[Stored items]
════
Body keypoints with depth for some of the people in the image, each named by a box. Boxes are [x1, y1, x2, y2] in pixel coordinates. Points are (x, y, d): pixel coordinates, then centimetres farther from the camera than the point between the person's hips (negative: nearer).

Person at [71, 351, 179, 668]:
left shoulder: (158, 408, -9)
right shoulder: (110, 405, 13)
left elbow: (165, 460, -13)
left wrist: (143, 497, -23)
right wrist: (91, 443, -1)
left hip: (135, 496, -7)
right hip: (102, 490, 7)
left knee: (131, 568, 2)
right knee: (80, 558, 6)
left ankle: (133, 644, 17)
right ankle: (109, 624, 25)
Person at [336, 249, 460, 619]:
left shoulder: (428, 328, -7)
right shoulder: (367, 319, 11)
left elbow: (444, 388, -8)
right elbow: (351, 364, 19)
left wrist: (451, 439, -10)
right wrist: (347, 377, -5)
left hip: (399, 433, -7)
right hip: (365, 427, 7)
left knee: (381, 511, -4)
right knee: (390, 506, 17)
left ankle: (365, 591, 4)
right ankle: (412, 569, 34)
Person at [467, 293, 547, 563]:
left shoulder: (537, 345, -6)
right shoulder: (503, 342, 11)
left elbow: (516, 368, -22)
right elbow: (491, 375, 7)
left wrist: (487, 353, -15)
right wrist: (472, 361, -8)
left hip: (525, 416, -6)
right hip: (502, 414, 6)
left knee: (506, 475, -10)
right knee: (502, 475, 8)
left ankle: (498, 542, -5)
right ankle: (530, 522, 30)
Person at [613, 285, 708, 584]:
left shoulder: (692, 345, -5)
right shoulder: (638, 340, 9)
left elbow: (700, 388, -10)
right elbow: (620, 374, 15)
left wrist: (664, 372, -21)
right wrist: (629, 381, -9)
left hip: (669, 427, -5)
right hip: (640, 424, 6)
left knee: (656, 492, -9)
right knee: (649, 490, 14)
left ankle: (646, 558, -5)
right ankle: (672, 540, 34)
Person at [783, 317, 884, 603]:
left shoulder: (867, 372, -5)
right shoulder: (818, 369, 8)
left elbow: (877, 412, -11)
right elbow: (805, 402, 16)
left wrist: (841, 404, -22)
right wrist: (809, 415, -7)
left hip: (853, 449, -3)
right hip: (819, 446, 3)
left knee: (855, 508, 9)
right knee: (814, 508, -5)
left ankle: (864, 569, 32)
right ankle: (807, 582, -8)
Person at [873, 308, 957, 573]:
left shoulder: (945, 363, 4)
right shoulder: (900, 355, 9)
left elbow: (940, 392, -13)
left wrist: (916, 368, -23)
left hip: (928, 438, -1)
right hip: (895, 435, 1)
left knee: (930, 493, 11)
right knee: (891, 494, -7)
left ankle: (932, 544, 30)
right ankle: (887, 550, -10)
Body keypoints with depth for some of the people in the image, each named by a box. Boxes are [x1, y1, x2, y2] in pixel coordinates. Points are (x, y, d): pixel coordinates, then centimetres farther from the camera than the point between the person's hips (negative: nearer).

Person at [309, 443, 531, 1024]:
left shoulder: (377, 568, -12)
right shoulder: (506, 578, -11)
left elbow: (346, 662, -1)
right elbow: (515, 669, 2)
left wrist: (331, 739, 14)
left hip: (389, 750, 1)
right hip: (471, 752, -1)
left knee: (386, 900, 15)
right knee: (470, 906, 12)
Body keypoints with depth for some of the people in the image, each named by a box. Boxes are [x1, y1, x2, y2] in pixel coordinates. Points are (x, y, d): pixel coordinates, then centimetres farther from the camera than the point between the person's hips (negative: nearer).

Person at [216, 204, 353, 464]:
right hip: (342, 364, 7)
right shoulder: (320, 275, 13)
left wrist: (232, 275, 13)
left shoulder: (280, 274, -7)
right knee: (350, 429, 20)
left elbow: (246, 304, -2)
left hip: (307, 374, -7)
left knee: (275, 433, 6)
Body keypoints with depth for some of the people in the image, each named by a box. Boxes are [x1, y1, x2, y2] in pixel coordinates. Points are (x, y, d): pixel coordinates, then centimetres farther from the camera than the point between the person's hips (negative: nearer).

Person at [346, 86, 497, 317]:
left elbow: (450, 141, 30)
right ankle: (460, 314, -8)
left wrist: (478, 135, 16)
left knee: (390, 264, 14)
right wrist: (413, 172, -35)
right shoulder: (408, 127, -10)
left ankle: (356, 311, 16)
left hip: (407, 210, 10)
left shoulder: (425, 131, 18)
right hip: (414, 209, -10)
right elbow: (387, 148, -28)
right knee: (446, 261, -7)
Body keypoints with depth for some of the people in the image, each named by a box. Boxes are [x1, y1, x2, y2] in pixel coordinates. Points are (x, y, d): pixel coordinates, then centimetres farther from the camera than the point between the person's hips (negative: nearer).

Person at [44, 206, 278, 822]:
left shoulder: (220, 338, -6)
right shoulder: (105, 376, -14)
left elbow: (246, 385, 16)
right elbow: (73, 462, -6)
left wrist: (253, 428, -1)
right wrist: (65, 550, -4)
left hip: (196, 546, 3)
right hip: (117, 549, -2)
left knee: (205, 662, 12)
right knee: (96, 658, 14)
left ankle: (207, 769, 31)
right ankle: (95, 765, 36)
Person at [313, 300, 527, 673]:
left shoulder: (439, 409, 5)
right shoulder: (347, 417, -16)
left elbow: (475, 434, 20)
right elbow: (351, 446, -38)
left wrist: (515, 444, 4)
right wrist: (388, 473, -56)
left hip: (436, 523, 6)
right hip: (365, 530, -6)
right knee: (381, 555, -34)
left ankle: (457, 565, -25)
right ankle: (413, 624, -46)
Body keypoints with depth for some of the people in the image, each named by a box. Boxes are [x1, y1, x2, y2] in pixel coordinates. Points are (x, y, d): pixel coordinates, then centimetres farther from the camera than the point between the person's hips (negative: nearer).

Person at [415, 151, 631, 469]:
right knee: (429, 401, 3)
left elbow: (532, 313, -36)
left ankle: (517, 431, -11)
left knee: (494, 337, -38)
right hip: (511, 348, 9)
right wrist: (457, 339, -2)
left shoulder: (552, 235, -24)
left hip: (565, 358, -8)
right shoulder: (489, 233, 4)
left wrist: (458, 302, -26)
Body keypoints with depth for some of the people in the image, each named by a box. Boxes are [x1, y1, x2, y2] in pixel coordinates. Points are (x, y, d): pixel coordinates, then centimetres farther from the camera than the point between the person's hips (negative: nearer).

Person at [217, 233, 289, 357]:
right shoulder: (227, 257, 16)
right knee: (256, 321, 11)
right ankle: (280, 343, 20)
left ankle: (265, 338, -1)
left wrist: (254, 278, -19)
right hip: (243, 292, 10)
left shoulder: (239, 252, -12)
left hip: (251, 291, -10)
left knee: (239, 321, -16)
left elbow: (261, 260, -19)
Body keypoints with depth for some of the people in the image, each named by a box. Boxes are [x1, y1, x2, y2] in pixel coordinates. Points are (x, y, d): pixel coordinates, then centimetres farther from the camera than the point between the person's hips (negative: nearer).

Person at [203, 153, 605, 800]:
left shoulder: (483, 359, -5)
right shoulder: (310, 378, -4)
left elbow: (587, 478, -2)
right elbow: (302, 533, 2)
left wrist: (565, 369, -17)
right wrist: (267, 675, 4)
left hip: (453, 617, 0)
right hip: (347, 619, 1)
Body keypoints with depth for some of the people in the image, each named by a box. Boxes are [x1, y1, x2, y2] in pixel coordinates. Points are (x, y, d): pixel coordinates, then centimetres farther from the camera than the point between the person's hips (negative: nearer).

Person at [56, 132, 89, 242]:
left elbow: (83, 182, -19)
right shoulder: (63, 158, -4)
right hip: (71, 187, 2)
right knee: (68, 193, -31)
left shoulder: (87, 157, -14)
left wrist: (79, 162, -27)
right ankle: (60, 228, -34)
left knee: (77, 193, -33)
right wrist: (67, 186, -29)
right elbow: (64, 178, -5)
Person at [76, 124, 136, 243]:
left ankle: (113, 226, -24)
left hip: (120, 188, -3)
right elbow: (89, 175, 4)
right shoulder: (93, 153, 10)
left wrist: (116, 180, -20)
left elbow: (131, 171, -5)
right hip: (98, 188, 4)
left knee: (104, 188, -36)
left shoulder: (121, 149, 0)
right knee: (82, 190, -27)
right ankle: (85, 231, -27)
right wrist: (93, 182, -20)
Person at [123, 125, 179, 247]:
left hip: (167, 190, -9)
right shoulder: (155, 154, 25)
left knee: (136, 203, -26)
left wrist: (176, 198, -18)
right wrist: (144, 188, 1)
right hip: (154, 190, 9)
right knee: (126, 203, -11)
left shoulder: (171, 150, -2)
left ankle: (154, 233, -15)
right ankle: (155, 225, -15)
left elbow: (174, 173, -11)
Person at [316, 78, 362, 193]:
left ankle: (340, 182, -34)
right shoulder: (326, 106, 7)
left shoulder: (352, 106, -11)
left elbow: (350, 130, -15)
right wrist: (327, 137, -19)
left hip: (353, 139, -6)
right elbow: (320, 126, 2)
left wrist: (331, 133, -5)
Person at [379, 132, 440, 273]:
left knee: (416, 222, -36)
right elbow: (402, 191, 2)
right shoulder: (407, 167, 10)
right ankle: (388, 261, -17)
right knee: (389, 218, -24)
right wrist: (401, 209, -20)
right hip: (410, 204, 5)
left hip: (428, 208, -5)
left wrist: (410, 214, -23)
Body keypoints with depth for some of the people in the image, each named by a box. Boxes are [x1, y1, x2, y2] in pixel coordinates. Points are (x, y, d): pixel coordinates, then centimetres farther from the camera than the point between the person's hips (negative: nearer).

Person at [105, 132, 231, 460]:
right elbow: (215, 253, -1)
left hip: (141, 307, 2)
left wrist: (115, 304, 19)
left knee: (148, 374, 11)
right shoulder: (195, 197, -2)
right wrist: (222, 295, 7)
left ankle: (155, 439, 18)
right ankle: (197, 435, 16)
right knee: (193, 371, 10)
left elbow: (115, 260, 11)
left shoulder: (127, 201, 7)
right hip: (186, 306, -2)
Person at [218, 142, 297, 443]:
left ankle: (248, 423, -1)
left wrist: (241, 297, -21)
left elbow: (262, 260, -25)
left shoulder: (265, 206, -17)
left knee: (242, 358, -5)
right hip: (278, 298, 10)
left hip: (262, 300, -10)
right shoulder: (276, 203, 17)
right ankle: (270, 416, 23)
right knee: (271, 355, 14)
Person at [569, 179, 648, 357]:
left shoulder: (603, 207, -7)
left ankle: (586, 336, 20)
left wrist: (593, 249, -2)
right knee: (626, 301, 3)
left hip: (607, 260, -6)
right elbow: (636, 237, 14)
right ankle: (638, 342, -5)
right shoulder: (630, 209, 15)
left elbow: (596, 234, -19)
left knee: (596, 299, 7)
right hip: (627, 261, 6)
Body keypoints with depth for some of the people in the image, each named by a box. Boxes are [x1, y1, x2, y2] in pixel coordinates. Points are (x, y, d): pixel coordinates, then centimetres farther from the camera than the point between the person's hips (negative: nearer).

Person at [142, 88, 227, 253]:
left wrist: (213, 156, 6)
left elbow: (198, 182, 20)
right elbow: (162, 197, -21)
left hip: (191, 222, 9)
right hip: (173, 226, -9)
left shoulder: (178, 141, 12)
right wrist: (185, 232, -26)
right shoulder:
════
Rewrite everything from the line containing "left elbow: (198, 182, 20)" down through the end of the rows, changing "hip" to "hip joint" and keeping all else the same.

left elbow: (198, 182, 20)
right elbow: (162, 197, -21)
left hip joint: (191, 222, 9)
right hip joint: (173, 226, -9)
left shoulder: (178, 141, 12)
right wrist: (185, 232, -26)
right shoulder:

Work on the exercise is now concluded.